» **WHAT THIS TASK INVOLVES**:
Reproduce the part of the worked solution on combining like terms that opens with the words containing "- Combine the coefficients: \( 1 +" and closes with "coefficients: \( -3 + 4 = 1 \).", substituting "numerical factors" for every occurrence of "coefficients".

» **EXCERPTED PASSAGE**:
%%
To solve the given problems involving adding and subtracting monomials, we need to combine like terms. Like terms are terms that have the same variable(s) raised to the same power(s). Here's the step-by-step solution for each problem:
---
#### (a) \( 3a - 2a \)
- Both terms have the same variable \( a \).
- Combine the coefficients: \( 3 - 2 = 1 \).
- Result: \( 1a = a \).
#### (b) \( v - 4v \)
- Both terms have the same variable \( v \).
- Combine the coefficients: \( 1 - 4 = -3 \).
- Result: \( -3v \).
#### (c) \( 9x - 7x \)
- Both terms have the same variable \( x \).
- Combine the coefficients: \( 9 - 7 = 2 \).
- Result: \( 2x \).
---
#### (a) \( 2c + 3c \)
- Both terms have the same variable \( c \).
- Combine the coefficients: \( 2 + 3 = 5 \).
- Result: \( 5c \).
#### (b) \( k - (-4k) \)
- Simplify the subtraction of a negative: \( k + 4k \).
- Combine the coefficients: \( 1 + 4 = 5 \).
- Result: \( 5k \).
#### (c) \( -3r + 4r \)
- Both terms have the same variable \( r \).
- Combine the coefficients: \( -3 + 4 = 1 \).
- Result: \( 1r = r \).
---
#### (a) \( 2\sqrt{2}n - (\sqrt{2}n) \)
- Both terms have the same variable \( n \) and the same coefficient factor \( \sqrt{2} \).
- Combine the coefficients: \( 2 - 1 = 1 \).
- Result: \( 1\sqrt{2}n = \sqrt{2}n \).
%%
» **EXTRACTED INFORMATION**:
%%
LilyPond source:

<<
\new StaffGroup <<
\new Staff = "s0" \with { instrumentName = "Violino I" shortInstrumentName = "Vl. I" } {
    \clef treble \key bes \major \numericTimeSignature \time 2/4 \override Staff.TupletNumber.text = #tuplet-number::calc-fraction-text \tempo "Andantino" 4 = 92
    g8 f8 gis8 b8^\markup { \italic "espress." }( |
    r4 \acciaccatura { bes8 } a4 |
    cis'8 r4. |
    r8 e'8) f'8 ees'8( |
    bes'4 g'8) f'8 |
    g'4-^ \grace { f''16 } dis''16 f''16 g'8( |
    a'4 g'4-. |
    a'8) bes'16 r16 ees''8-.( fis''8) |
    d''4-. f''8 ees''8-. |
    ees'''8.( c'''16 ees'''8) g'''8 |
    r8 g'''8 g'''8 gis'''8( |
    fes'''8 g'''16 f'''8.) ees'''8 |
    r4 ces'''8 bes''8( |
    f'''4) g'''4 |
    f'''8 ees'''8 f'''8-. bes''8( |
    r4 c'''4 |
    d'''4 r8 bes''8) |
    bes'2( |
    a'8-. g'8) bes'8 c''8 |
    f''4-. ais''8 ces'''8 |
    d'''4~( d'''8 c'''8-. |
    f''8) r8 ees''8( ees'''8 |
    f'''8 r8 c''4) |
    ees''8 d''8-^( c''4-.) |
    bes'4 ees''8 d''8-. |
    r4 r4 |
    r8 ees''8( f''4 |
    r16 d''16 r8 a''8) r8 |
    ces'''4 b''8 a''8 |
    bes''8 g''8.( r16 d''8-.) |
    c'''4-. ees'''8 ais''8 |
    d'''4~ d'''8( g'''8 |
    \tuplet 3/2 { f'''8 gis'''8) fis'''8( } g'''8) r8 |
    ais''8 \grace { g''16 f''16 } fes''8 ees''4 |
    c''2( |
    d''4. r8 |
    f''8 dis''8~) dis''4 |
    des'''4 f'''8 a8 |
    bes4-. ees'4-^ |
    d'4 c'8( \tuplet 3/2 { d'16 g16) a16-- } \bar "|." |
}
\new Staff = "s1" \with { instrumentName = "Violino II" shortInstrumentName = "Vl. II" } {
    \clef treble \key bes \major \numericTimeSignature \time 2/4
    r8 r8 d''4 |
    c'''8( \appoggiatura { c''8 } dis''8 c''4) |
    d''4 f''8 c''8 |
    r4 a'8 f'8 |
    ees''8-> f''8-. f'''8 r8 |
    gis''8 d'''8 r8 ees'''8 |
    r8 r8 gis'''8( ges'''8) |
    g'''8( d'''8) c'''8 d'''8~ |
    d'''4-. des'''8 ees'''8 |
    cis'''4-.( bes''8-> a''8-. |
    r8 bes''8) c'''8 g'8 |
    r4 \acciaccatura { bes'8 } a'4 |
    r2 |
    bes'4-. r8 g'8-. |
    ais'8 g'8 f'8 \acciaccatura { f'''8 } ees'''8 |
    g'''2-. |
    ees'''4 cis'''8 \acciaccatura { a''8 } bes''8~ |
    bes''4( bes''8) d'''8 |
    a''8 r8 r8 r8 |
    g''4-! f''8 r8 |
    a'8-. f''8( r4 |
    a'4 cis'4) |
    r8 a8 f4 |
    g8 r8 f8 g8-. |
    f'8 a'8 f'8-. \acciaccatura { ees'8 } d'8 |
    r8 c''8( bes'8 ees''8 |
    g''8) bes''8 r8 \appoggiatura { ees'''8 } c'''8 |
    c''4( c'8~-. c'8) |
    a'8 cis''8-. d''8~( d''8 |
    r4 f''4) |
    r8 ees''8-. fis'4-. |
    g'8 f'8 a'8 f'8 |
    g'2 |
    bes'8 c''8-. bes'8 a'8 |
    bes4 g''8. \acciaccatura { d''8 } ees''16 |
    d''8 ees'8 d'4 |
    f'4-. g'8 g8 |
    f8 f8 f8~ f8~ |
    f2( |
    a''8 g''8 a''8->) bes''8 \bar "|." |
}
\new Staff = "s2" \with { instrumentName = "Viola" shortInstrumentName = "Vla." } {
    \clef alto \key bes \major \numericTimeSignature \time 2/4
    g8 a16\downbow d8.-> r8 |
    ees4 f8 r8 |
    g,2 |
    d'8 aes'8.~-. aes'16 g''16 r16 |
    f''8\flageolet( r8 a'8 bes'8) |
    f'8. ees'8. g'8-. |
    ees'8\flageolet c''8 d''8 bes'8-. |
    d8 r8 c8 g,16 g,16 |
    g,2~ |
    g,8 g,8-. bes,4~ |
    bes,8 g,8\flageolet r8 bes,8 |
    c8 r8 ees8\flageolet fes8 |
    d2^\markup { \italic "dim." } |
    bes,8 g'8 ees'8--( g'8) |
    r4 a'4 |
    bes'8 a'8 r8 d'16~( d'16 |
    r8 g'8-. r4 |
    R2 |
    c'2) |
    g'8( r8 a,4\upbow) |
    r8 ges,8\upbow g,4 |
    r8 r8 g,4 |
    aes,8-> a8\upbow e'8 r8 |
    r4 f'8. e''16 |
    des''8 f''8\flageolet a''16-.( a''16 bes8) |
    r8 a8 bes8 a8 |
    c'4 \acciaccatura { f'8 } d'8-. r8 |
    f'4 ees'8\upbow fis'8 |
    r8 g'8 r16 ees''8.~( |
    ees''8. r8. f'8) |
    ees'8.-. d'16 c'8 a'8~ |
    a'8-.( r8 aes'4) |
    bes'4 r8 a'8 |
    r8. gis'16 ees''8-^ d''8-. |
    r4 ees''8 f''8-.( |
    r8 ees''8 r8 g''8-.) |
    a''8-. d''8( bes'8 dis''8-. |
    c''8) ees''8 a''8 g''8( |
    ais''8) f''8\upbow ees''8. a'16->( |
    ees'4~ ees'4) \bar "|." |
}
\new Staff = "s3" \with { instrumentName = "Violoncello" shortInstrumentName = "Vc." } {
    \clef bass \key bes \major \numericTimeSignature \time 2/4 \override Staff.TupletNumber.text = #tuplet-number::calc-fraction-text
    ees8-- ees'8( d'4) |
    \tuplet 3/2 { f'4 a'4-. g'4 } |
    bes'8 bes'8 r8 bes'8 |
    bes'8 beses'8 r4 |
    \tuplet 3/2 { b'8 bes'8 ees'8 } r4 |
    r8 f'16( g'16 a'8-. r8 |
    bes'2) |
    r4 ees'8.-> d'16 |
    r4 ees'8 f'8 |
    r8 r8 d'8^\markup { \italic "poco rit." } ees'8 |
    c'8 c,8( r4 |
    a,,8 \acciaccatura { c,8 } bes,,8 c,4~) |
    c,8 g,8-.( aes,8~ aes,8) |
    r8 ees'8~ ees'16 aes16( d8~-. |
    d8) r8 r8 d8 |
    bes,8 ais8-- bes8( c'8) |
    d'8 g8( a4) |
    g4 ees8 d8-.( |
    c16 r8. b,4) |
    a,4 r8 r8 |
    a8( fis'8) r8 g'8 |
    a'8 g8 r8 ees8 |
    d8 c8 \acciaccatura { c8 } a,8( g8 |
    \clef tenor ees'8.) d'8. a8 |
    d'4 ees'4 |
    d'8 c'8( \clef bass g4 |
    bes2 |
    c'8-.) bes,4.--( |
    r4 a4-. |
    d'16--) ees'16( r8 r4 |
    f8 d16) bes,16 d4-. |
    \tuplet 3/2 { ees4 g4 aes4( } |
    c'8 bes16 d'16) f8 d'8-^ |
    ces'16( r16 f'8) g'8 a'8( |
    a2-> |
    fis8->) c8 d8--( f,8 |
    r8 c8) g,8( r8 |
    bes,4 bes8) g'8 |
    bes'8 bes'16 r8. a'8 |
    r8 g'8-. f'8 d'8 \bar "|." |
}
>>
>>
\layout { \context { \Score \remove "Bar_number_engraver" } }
%%
» **TASK RESPONSE**:
- Combine the numerical factors: \( 1 + 4 = 5 \).
- Result: \( 5k \).
#### (c) \( -3r + 4r \)
- Both terms have the same variable \( r \).
- Combine the numerical factors: \( -3 + 4 = 1 \).